What did she know about him, really? Not much, though she felt closer to him than anyone else in the family, and he seemed to feel the same. ‘We arrived together,’ he used to say, meaning that in the same week she’d been born he’d been allowed out of Varina to join his daughter in England. And they were the two who were mostly at home. Poppa was a road engineer, always flying round the world to advise on tricky bits of highway building, and Momma worked for IBM outside Winchester and often didn’t get home till late.
But there was more to their closeness than that. Letta was pretty well certain that she’d been born by accident. After all, Momma had been getting on for forty, with a really good job, and a grandchild on the way when she’d become pregnant. And it was a bit the same about Grandad. Nobody’d ever really expected the Communists would let him out, though there’d been a terrific campaign, and Momma must have been really happy when it happened, still, now she’d got this old man to think about as well as the baby . . . Momma was a perfectly good mother. She did everything she was supposed to, and took trouble over it, but somehow there was a sort of barrier between her and Letta. They didn’t touch or hug much, or talk about things that mattered. Letta felt closer to her eldest brother Steff, whom she saw only four or five times a year, than she did to Momma. And Poppa was away too much for her to get to know him well, either, if you could. She wasn’t sure about that either. So Grandad was the person who mattered most in her life. They shared a sort of out-sidishness, accidentalness, not-quite-fittingness as members of the family. They didn’t talk about any of this, but Letta was pretty sure that Grandad knew about it and felt it too.

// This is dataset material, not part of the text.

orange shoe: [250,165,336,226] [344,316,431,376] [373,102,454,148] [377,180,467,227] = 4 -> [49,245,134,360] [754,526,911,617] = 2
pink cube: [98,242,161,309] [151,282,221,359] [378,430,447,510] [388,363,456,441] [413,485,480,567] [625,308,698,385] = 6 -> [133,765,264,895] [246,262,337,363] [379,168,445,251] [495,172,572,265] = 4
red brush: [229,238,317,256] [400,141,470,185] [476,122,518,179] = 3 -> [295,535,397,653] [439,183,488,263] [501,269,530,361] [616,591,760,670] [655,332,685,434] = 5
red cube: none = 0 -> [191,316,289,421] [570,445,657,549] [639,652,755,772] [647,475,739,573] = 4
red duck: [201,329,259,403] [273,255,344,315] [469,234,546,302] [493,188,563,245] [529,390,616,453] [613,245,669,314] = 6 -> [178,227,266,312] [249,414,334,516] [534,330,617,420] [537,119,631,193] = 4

But what else? Last birthday he’d been eighty-one. And years before that, when he was still almost a young man, he’d been Prime Minister of Varina for a fortnight, ‘because I had the same name as my great-grandfather’. Another of his jokes. He never said any more about it than that. Then the Communists had taken over and put him in prison, and he’d stayed there over thirty years. He never talked about that either. Today was the first time Letta had heard him even hint at it.
About twenty minutes later, he sighed and closed the grammar.

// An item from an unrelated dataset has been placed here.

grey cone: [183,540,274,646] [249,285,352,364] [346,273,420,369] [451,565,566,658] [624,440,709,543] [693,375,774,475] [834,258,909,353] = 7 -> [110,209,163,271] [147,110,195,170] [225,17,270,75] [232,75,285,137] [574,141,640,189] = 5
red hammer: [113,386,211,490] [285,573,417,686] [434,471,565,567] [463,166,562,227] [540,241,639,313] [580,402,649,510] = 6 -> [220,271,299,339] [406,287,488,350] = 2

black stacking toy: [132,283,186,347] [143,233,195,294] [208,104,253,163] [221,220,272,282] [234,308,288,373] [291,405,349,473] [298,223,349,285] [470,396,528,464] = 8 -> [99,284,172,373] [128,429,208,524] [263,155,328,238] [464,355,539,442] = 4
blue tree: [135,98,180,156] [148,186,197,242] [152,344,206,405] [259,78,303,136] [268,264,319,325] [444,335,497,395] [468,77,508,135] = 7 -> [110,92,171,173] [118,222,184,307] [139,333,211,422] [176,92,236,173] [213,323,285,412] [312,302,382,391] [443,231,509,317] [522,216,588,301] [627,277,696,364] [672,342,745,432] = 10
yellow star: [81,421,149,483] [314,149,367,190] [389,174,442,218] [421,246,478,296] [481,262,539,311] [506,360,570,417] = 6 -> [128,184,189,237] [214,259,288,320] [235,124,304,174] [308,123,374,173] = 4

‘Neither of us is paying attention,’ he said.
‘I’m sorry, but . . .’
‘We are both thinking of other things. It’s my fault. I should not have talked about the past. What shall we do instead?’
‘Well, there’s the goat-boy book. We never finished that.’
Grandad made a face.
‘I think we can spare ourselves that,’ he said.
Letta had done her first lessons from the book, which was even more battered than the grammar, simple stories written years and years ago for children to start learning Formal, but whoever had written it – she was called Anya Orestes, Grandad said, though the title page was missing – didn’t seem to have had much idea what children are interested in, so the stories were the worst kind of soppy-pretty, and boring with it.